Obama's visit to Cuba marked the first time in 88 years a sitting US president traveled to the communist country. Cruz's father fled Cuba for the US in 1957.

SEE ALSO: Brussels attacks: US couple Justin and Stephanie Shults missing

Obama also criticized Cruz for saying that the US should "carpet bomb" ISIS in Iraq and Syria, a strategy that military experts have called ineffective and possibly illegal.

"When I hear somebody saying we should 'carpet bomb' Iraq or Syria, not only is that inhumane, not only is that contrary to our values, but that would likely be an extraordinary mechanism for ISIL to recruit more people willing to die and explode bombs in an airport or in a metro station," Obama said. "That's not a smart strategy."

Obama noted that what sets the US apart from Europe, which sees higher rates of foreign fighters traveling to join terrorist groups, is that Muslims are better integrated into American society.

He said:

One of the great strengths of the United States, and part of the reason why we have not seen more attacks in the United States, is we have an extraordinarily successful, patriotic, integrated Muslim-American community.
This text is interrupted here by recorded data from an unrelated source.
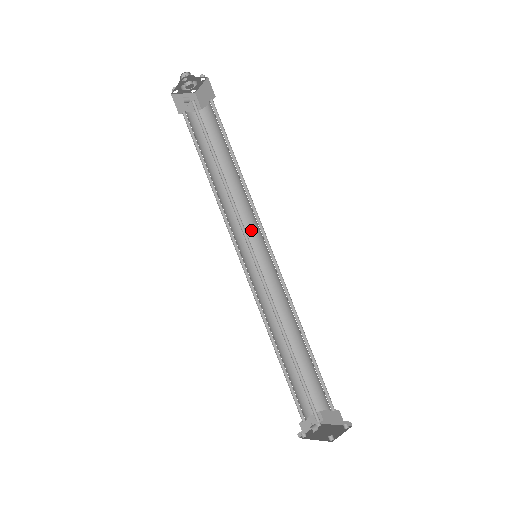
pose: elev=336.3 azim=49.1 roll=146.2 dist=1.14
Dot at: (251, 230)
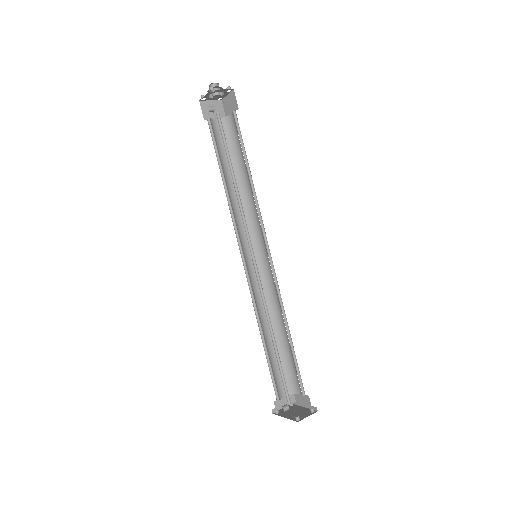
Dot at: (255, 232)
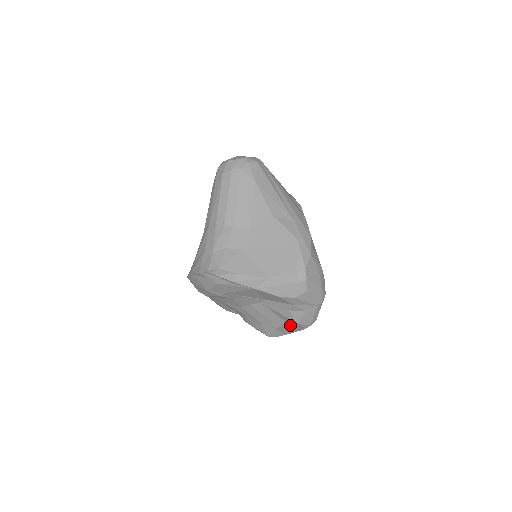
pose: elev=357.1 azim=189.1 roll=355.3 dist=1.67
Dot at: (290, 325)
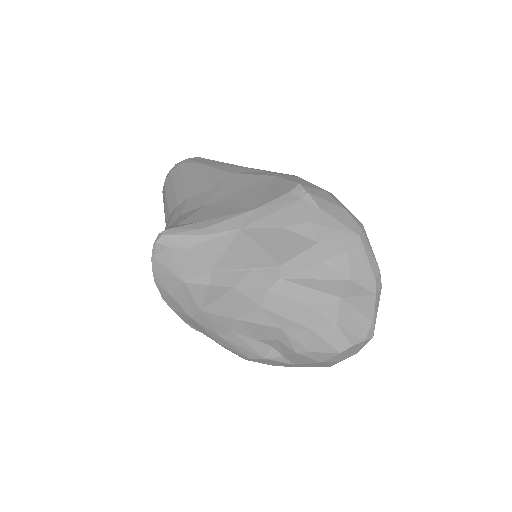
Dot at: (351, 303)
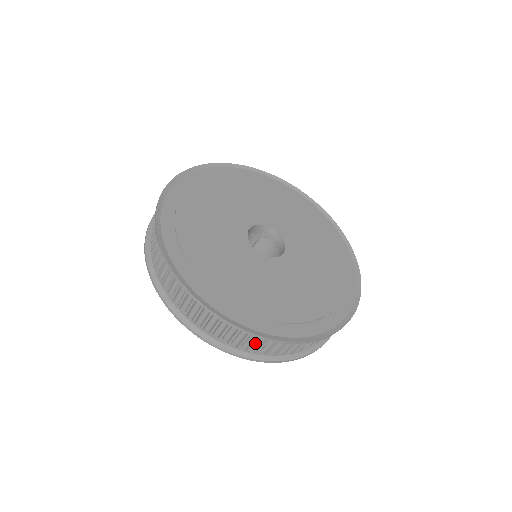
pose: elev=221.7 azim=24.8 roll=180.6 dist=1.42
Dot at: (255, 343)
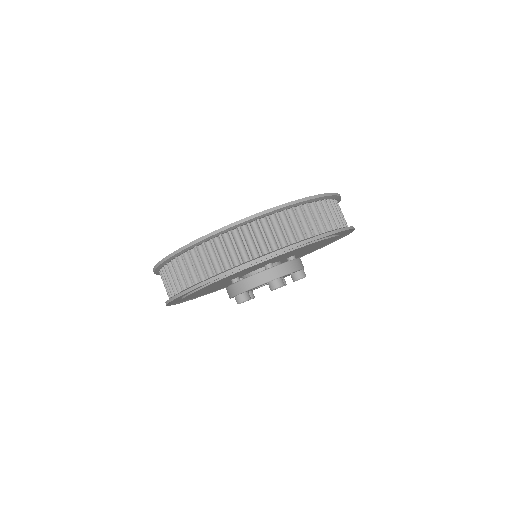
Dot at: (326, 215)
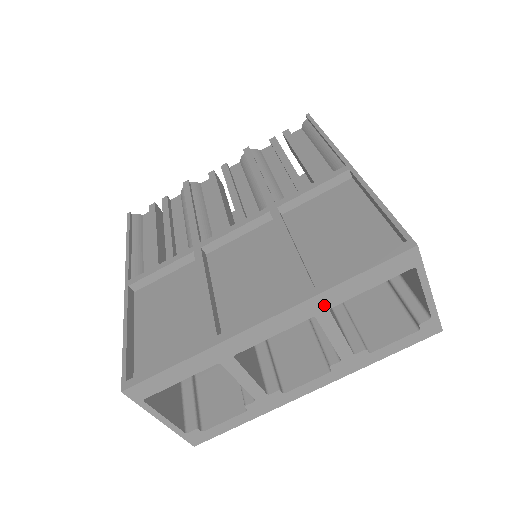
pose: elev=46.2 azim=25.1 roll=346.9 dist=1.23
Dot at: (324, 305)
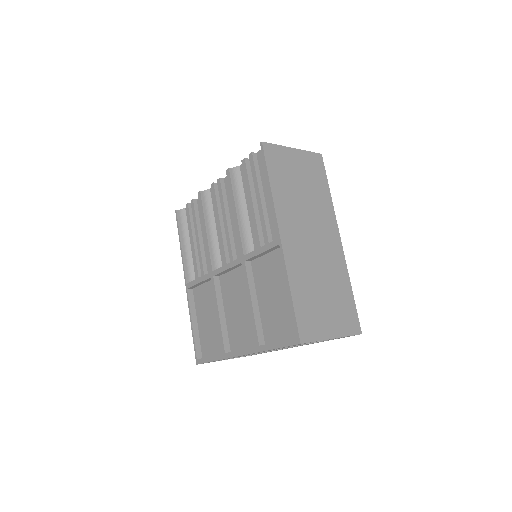
Dot at: occluded
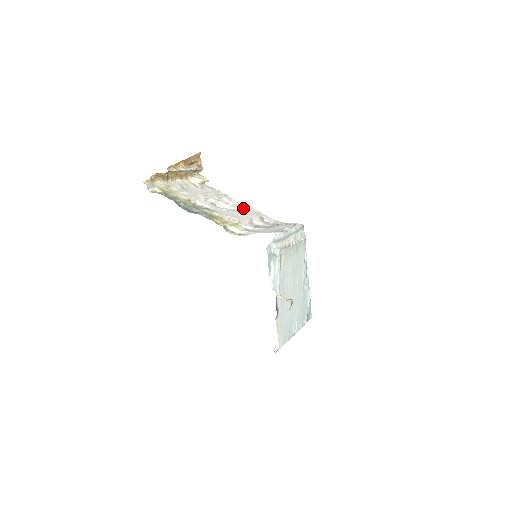
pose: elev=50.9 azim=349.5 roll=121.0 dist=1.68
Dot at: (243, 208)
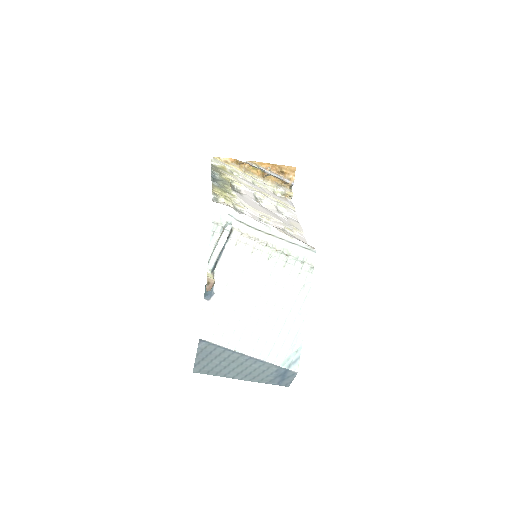
Dot at: (288, 220)
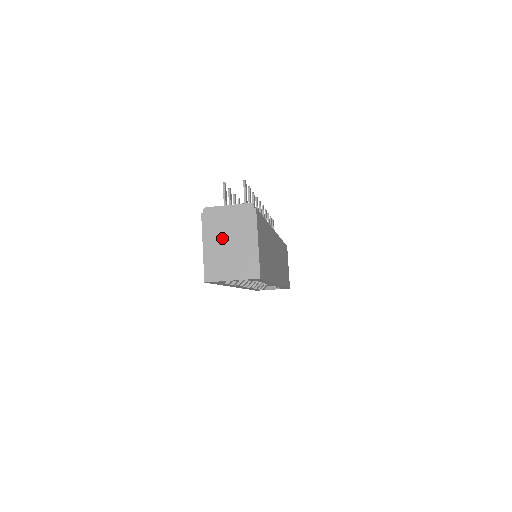
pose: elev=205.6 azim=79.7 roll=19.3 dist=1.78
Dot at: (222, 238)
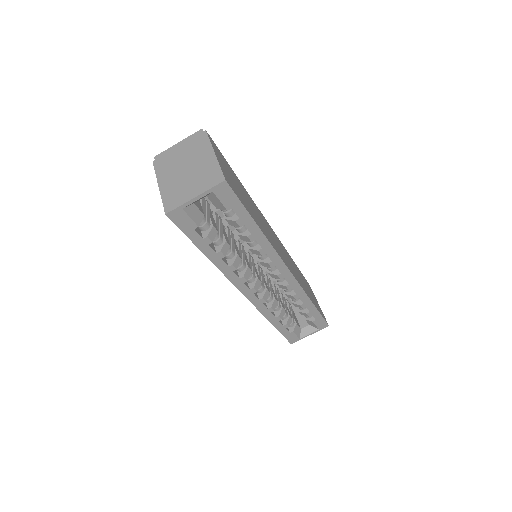
Dot at: (177, 169)
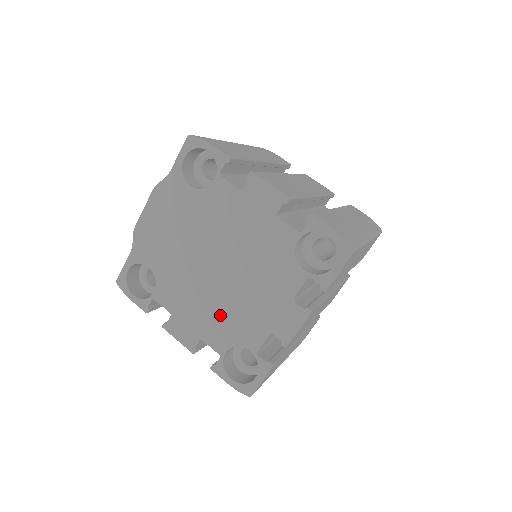
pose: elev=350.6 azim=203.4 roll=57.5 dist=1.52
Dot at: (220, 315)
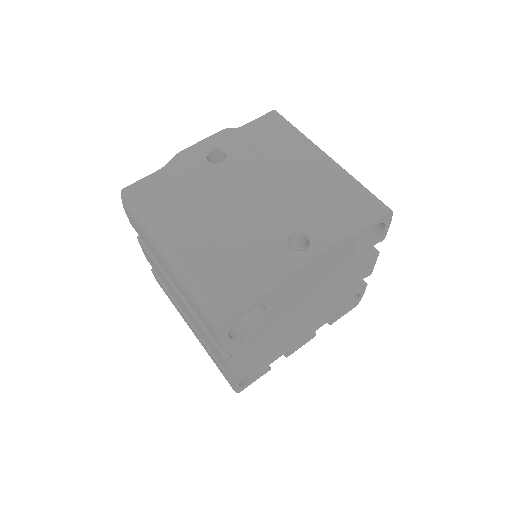
Dot at: (275, 344)
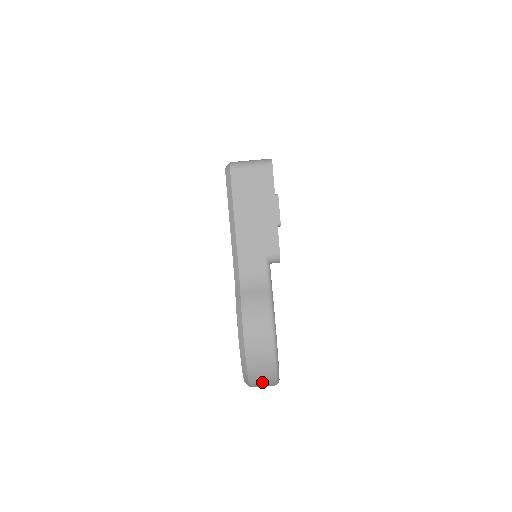
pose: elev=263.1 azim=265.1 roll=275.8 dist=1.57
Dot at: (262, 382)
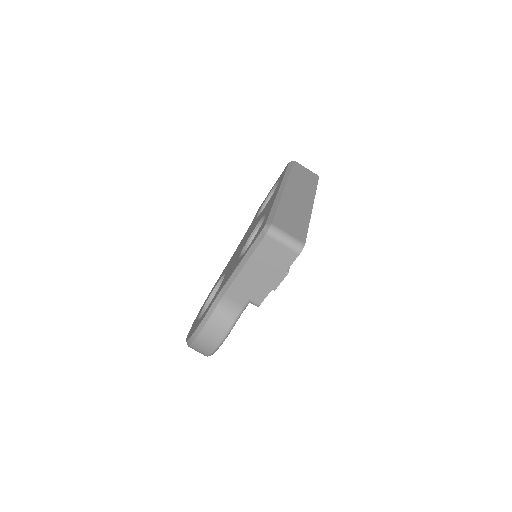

They do not feel ghettoized, they do not feel isolated. Their children are our children's friends, going to the same schools. They are our colleagues in our workplaces. They are our men and women in uniform, fighting for our freedom.

And so any approach that would single them out or target them for discrimination is not only wrong and un-American, but it also would be counterproductive. Because it would reduce the strength, the antibodies that we have to resist terrorism.

Obama also defended the US strategy for defeating ISIS, saying that US approach has been "continuously to adjust to see what works and what doesn't."

"What has been working is the air strikes that we're taking on their leadership, on their infrastructure, on their financial systems," he said.

"What has been working is special operators partnering with Iraqi Security Forces and going after leadership networks and couriers and disrupting the connection between their bases in Raqqa and their bases in Mosul," he continued.

But he acknowledged the challenges of identifying threats in Western countries.

"It's challenging to find, identify very small groups of people who are willing to die themselves and can walk into a crowd and detonate a bomb," Obama said.

"And my charge to my team is to find every strategy possible to successfully reduce the risk of such terrorist attacks even after we go after their beating heart in places like Iraq and Syria."